Baintree rather sheepishly continued to swing his hat; then, as he glanced toward the door, still half ajar, “It’s day!” he said.
The puncheon floor of the uninclosed passage without showed in a timorous, colorless medium, too neutral to express the idea of light, too null for darkness. The old dog passed by, distinctly visible, stretching his limbs and yawning, as he looked casually into the room; then went off, wagging his tail slightly, as if pleased in the main to be reminded of his friends within. As the two men came out together, slowly, followed by the family, they paused to observe the traces of the storm, the dripping, moisture-laden aspect of tree and vine and wall, the dank, heavy air, the pallid ranks of the corn, here and there beaten down to the ground. A bird’s-nest, long ago empty, the sport of the winds, was lying upon the porch. Marcella picked up the frail and fibrous thing, suggestive of fleeting song, and transitory love, and lapsing summer. The young stranger had fixed a speculative gaze upon her, as she leaned against the vine-draped post, her hair dry again and freshly curling, the dull fringes of her red shawl against the warm whiteness of her neck, her long lashes pensively veiling her downcast eyes. He mechanically threw his waterproof coat over one arm, as he stood, and with the other hand he meditatively turned the end of his long yellow mustache, unheeding Jake Baintree, who was remarking, “I’ll be bound, Mis’ Strobe, thar’s a heap o’ timber down in the woods.” The mountaineer glanced away at the opaque densities of the mists that filled the valleys, and rose to the mountain-tops, and hung about the little cabin, and had a drearier pallor than the gray sky, where, indeed, once or twice a glittering point betokened a fading star in the rifts of the clouds. Then the two men went down the steps and through the gate, and they and their horses were lost to sight in the vapors before they reached the turn-row.

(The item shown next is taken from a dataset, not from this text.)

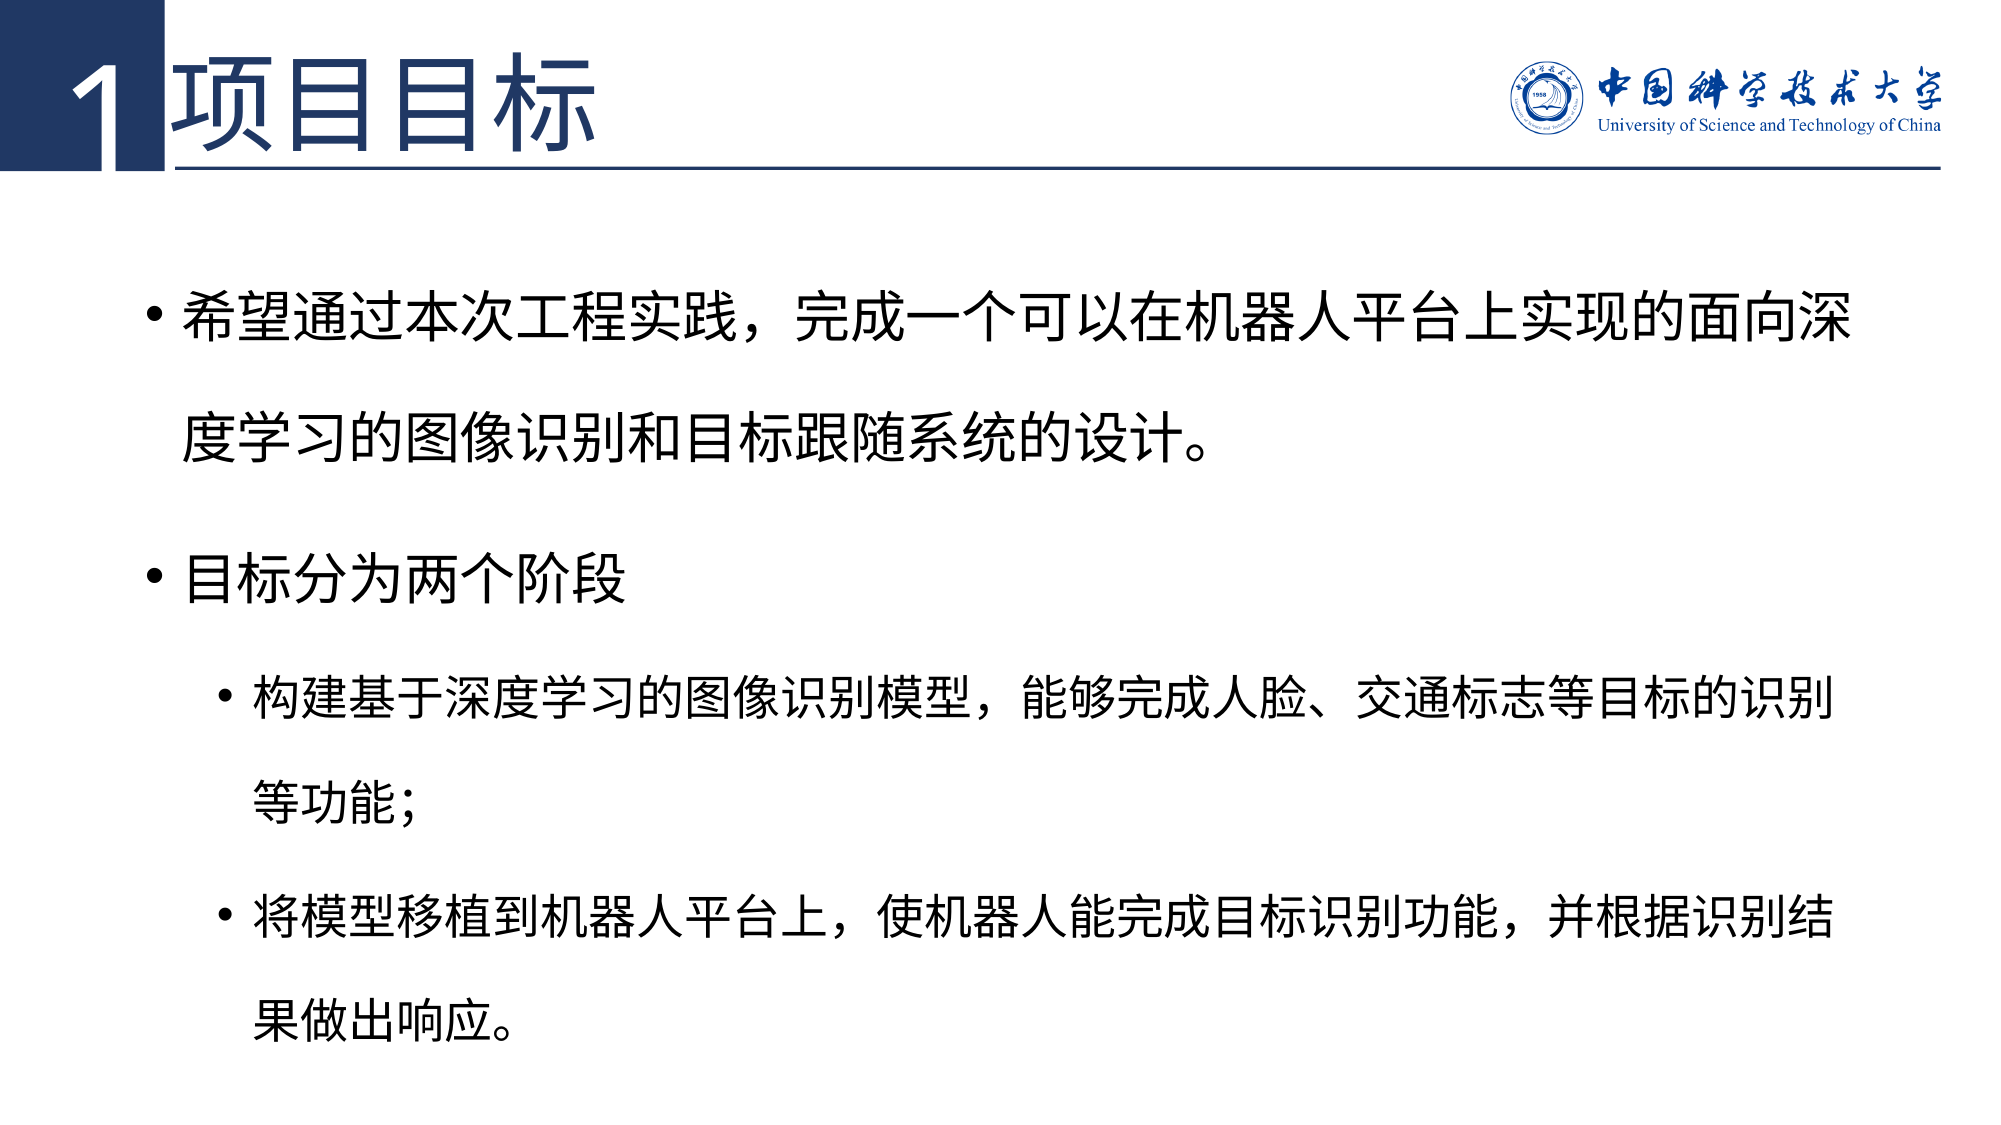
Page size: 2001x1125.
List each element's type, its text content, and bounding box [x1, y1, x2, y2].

Mrs. Strobe and Isabel stood and stared at the point where they had vanished, until they could no longer hear the regular hoof-beats, growing ever fainter and fainter; but Marcella still turned the relic of the spring weavings in her hand, and took pensive note of the autumn in its riddled and void meshes.
Isabel spoke first.
“That thar stranger air the curiousest man of all the men ez hev ever been ter this house,” she observed oracularly, as if she were a competent judge of “curiousness,” and a connoisseur in human bric-à-brac.
Her grandmother chuckled.
“An’ that’s a bold sayin’,” commented the little old cynic.